__How to complete this task__:
Since the copy must hold text only, transcribe the data below exactly and omit the images.

__Source material__:
═══
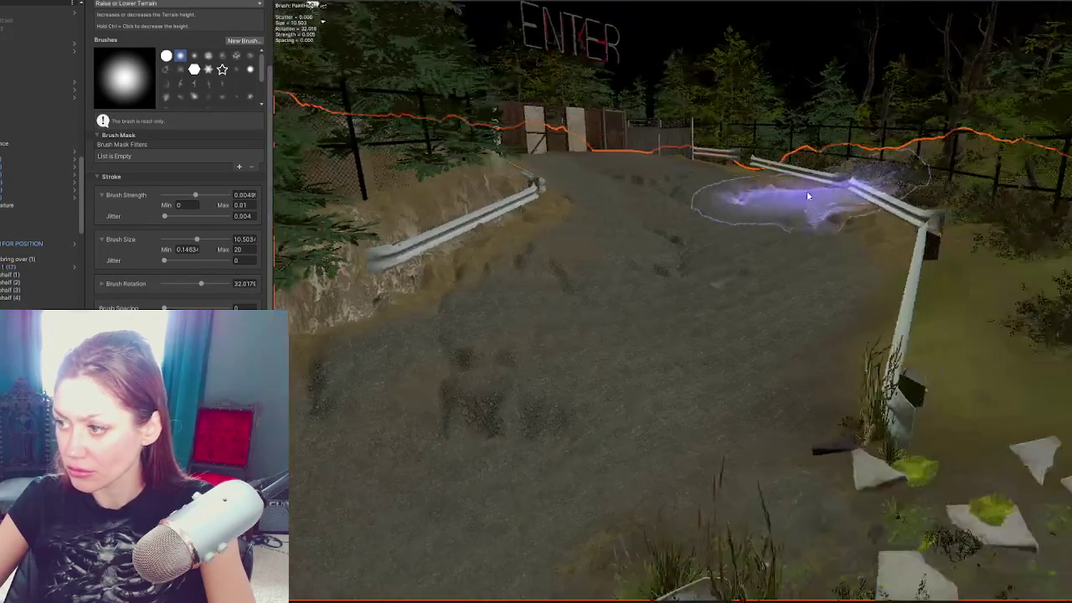
{"action": "scroll", "coordinate": [807, 196], "scroll_direction": "up", "scroll_amount": 3}
{"action": "scroll", "coordinate": [766, 204], "scroll_direction": "down", "scroll_amount": 3}
{"action": "scroll", "coordinate": [826, 359], "scroll_direction": "up", "scroll_amount": 5}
═══
__Answer for the task__:
{"action": "scroll", "coordinate": [807, 196], "scroll_direction": "up", "scroll_amount": 3}
{"action": "scroll", "coordinate": [766, 204], "scroll_direction": "down", "scroll_amount": 3}
{"action": "scroll", "coordinate": [826, 359], "scroll_direction": "up", "scroll_amount": 5}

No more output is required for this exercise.